* **Extracted text**:
════════

Is it ransom or fine?

An oddity of legal principle in Ethiopia

Thousands of young men and women fled Eritrea and sought asylum in neighbouring countries like The Sudan, Libya, Ethiopia and other countries in Europe and the United States. This even increased after Eritrea's war with Ethiopia from 1998 to 2000 and the open repressive acts of the present government in Eritrea.

Such massive running away of young men and women is part of an effort to avoid conscription or necessary after deserting from the army. According to a proclaimed regulation, national service, compulsory for all men and women aged between 18 and 40, has been extended indefinitely from the original 18 month term instituted in 1994. Besides excessive violations of the human right of draftees, national service consists of military service and labour on army-related construction projects.

The right to conscientious objection to military service is not recognised by the Eritrean authorities. There are frequent round-ups to catch evaders and deserters. Once in the hands of the army, the deserters face indefinite arbitrary detention, torture, ill-treatment or at times shooting by their commanders. Those are regularly used methods of punishments for draft evasion, desertion and other military offences in the Eritrean defence force. However, none of these measures stopped the desertion and evasion of those men and women from the military.

The latest measure that the government applied is the detention of parents of deserters and evaders as a hostages, and to oblige them to pay money. For a government which depends for its hard currency mainly on remittance, such measures seem to be lucrative. But the hard fact is that most of the evaders have no chance to reach countries where they would be able to send back the ransom money to facilitate the release their detained parents. The majority of the evaders are staying in neighbouring countries like Sudan and Ethiopia, stranded in refugee camps, and are dependant for their livelihood on international humanitarian and refugee assistance organisations.

════════

* **Job 1**: Write out the records from their first line through the line containing "will: will -> site" as a JSON list of strings, one string per line, omitting blank lines.

* **Information shown**:

════════

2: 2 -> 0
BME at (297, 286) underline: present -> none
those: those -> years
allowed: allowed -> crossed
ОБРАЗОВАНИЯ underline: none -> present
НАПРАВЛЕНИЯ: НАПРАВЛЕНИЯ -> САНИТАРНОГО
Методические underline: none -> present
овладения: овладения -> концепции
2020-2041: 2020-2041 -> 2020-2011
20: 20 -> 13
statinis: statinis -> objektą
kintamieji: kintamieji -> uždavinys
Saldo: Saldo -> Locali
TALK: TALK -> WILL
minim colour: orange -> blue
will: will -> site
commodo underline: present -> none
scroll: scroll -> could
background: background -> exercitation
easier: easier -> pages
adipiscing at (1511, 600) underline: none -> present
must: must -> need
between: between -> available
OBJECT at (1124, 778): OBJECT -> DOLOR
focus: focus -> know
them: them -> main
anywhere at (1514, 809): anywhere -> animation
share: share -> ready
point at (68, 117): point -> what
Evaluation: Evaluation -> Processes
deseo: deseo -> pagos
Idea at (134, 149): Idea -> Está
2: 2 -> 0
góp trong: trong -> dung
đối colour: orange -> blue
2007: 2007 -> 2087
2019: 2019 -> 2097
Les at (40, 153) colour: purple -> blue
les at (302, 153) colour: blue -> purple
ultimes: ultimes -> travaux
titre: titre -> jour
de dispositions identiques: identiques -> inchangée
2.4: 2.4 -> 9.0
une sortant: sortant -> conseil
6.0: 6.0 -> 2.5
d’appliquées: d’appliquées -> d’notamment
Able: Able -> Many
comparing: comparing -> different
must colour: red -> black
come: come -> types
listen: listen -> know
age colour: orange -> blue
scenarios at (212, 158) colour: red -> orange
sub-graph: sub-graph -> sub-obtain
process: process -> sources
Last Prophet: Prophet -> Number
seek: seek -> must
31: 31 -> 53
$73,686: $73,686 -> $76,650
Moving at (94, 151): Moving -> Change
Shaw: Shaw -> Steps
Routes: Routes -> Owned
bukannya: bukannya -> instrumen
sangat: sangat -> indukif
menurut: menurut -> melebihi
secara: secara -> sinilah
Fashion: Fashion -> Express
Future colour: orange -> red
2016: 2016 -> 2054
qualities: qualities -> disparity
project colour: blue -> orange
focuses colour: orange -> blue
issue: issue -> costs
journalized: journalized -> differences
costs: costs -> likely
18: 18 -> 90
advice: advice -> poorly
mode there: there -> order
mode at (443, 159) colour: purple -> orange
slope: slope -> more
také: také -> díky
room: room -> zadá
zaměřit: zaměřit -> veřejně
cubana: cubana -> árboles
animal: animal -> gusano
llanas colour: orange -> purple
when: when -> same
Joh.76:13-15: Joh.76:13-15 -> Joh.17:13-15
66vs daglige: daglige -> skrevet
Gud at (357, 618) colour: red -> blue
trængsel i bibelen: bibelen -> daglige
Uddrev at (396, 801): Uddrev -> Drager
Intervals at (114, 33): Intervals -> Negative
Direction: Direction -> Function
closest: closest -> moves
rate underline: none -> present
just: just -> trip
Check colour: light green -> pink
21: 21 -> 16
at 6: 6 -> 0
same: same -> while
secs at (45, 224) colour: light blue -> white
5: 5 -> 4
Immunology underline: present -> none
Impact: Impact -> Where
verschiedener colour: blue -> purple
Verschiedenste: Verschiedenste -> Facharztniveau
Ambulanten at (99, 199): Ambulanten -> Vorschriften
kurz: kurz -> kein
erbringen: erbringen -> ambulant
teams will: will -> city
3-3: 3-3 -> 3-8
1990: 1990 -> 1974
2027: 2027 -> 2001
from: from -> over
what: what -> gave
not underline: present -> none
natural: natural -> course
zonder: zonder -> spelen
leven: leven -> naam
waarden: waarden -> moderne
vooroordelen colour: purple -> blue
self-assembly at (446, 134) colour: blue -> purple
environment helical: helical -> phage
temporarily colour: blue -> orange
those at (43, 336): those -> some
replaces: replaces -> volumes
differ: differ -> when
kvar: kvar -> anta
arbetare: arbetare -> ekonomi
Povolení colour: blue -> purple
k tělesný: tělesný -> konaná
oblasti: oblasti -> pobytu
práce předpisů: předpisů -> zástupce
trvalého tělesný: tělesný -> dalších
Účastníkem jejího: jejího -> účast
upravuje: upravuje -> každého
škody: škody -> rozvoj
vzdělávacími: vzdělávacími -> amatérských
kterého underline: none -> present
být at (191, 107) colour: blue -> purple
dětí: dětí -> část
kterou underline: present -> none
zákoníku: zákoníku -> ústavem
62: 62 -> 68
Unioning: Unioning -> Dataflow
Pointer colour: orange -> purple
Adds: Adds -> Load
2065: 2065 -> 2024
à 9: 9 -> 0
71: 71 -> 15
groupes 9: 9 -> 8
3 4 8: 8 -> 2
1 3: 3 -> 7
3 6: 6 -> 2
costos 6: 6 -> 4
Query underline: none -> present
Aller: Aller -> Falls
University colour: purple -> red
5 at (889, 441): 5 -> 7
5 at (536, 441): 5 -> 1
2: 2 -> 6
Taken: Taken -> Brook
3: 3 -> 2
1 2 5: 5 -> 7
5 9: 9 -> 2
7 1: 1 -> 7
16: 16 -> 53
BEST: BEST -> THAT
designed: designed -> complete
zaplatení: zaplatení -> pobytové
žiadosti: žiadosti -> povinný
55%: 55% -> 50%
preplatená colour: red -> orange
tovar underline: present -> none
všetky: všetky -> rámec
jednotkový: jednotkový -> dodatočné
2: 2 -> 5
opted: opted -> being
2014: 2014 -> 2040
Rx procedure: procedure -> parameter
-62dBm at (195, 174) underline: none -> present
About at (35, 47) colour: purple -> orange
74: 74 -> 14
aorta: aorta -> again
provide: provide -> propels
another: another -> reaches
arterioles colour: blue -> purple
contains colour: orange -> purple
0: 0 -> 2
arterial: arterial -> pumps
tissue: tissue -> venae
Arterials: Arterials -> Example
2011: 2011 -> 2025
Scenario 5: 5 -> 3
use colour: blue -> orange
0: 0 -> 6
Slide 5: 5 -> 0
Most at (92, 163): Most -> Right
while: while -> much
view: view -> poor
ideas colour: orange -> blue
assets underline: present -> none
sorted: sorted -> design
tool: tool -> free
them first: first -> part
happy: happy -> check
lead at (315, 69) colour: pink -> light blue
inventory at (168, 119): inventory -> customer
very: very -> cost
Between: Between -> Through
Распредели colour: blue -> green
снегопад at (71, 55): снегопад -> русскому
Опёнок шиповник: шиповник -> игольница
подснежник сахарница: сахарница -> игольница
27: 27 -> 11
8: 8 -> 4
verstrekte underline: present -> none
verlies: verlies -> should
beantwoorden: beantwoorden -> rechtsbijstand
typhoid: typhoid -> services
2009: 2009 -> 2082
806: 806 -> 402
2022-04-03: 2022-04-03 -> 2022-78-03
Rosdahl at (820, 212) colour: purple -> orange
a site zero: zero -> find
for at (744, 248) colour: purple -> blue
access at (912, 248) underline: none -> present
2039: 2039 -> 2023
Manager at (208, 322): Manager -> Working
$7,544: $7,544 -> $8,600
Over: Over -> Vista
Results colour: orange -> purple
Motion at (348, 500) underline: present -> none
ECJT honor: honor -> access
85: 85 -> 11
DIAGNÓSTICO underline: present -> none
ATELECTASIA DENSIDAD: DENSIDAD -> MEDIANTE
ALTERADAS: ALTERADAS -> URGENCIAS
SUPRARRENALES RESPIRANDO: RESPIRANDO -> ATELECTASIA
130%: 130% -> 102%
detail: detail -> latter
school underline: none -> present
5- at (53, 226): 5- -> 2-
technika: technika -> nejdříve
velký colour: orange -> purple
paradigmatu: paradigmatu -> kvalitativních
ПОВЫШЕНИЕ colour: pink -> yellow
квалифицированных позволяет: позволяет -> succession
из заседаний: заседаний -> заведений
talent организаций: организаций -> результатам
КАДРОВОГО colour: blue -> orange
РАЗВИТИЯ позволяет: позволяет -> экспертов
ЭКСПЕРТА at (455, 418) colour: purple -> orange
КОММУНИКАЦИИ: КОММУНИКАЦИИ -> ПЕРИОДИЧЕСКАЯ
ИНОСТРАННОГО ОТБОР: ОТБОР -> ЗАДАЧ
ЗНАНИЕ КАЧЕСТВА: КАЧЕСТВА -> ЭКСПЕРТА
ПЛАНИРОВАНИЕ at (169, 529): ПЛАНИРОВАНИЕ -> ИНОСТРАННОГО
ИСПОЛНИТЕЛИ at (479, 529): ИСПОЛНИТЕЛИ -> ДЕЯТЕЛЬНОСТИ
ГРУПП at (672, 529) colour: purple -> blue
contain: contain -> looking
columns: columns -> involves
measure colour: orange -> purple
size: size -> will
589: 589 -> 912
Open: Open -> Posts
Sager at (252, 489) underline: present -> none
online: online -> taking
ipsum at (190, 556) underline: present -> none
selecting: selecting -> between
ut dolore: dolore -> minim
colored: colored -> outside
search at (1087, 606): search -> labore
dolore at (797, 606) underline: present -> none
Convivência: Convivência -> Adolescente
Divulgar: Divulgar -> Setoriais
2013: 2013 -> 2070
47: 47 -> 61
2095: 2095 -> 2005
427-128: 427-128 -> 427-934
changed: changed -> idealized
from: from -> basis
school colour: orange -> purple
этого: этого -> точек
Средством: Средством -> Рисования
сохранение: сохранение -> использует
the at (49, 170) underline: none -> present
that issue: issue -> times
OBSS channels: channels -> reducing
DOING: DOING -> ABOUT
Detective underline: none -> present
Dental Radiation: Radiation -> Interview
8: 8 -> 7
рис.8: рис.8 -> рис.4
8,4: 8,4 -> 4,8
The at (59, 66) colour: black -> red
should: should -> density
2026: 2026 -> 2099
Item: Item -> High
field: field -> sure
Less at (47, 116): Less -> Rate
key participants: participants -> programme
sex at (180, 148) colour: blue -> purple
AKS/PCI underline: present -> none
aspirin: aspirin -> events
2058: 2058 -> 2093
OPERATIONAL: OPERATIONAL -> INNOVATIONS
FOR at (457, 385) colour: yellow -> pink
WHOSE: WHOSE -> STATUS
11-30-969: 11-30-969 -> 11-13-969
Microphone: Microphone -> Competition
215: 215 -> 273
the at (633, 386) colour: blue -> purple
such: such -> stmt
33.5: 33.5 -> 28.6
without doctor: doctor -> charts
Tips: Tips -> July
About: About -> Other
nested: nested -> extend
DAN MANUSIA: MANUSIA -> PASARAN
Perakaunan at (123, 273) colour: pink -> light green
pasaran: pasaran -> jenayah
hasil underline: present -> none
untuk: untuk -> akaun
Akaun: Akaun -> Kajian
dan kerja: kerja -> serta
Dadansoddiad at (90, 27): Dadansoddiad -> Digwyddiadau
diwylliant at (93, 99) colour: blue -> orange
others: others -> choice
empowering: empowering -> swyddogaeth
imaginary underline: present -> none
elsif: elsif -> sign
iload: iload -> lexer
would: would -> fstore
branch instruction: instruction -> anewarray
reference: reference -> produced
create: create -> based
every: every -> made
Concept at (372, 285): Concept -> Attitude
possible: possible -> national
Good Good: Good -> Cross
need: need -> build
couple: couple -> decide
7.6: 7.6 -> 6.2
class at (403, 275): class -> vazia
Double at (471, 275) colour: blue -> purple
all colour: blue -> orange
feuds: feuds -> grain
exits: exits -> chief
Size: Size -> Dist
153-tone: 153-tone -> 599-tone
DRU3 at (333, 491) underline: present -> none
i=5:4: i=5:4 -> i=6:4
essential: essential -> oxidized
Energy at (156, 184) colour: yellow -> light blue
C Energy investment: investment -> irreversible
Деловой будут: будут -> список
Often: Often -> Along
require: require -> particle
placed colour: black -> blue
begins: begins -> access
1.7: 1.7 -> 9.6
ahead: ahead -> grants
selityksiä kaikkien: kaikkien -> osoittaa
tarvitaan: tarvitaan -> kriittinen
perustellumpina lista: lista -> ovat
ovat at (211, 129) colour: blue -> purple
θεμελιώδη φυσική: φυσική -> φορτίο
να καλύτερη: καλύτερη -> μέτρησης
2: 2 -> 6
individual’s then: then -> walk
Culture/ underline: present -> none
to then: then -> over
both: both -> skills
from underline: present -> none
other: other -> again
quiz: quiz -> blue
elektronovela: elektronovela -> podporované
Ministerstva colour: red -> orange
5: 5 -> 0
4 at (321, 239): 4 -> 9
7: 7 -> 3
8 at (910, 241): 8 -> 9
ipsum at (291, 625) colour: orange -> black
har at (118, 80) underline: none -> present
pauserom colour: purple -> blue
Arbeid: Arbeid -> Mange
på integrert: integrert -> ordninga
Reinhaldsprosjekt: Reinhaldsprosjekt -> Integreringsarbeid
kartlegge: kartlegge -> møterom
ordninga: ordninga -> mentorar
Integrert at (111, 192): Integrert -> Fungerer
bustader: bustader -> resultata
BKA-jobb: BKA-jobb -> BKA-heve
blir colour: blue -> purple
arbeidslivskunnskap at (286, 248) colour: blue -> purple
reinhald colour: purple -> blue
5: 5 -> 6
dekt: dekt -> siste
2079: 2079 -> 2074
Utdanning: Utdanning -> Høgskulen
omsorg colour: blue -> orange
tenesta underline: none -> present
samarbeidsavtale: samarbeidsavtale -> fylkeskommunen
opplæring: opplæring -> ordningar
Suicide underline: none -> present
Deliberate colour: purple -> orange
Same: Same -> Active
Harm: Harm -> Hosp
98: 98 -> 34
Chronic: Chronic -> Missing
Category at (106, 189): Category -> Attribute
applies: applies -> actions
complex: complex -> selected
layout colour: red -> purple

════════

* **Job 2**: Continue the article on Eritrean draft evaders and their detained parents from the point where it stops.

* **Reply 1**:
[
  "2: 2 -> 0",
  "BME at (297, 286) underline: present -> none",
  "those: those -> years",
  "allowed: allowed -> crossed",
  "ОБРАЗОВАНИЯ underline: none -> present",
  "НАПРАВЛЕНИЯ: НАПРАВЛЕНИЯ -> САНИТАРНОГО",
  "Методические underline: none -> present",
  "овладения: овладения -> концепции",
  "2020-2041: 2020-2041 -> 2020-2011",
  "20: 20 -> 13",
  "statinis: statinis -> objektą",
  "kintamieji: kintamieji -> uždavinys",
  "Saldo: Saldo -> Locali",
  "TALK: TALK -> WILL",
  "minim colour: orange -> blue",
  "will: will -> site"
]

* **Reply 2**:
According to Amnesty International's news service No. 329, the Eritrean government in December 2006 arrested over 500 relatives, mostly parents, of young men and women who have either deserted the army or avoided conscription. Those arrested were the fathers, mothers or other relatives of men or women over the age of 18 who have either failed to report for national service since 1994, failed to attend the compulsory final school year at Sawa military training camp, abandoned their army unit, or left the country illegally. The relatives have been accused of facilitating their evasion of conscription or flight abroad.

The latest arrests have taken place in the villages of Central Region surrounding Asmara, the capital city, in a sweep that started on 6 December 2006. Ever since it instituted its policy of arresting parents for the alleged crimes of their children, the government has been relying on the reports of the local (zoba) offices to conduct its raids.

None of those arrested has been charged with a formal criminal offence or taken to court within the 48 hours stipulated by the Constitution and laws of Eritrea. The authorities have stated that the detainees must either produce the missing conscripts or pay a fine of 50,000 nafka (approximately US$1,200) for each missing child. If they refuse to comply or pay the money, they face indefinite prison terms. Some families could be obliged to pay for two or three of their missing children.

Similarly, in July 2005 several hundred relatives of people who have evaded or deserted from military conscription were detained in the Southern region of Eritrea (Debub Region). They were held incommunicado, many in harsh conditions, and were at risk of torture or ill-treatment.

The Eritrean Antimilitary Initiative has been denouncing the unlawful arrest of parents of the military evaders. Our initiative beliefs that the principle of individual penal responsibility, that no one may be penalised for an act for which they are not personally liable, is a fundamental principle of law which is reflected throughout international human rights law. These arrests of parents of military evaders violate this principle, and specifically the right to liberty and security of the person and the right not to be subjected to arbitrary arrest or detention contained in the International Covenant on Civil and Political Rights (ICCPR) and the African Charter on Human and Peoples Rights, to which Eritrea is a party.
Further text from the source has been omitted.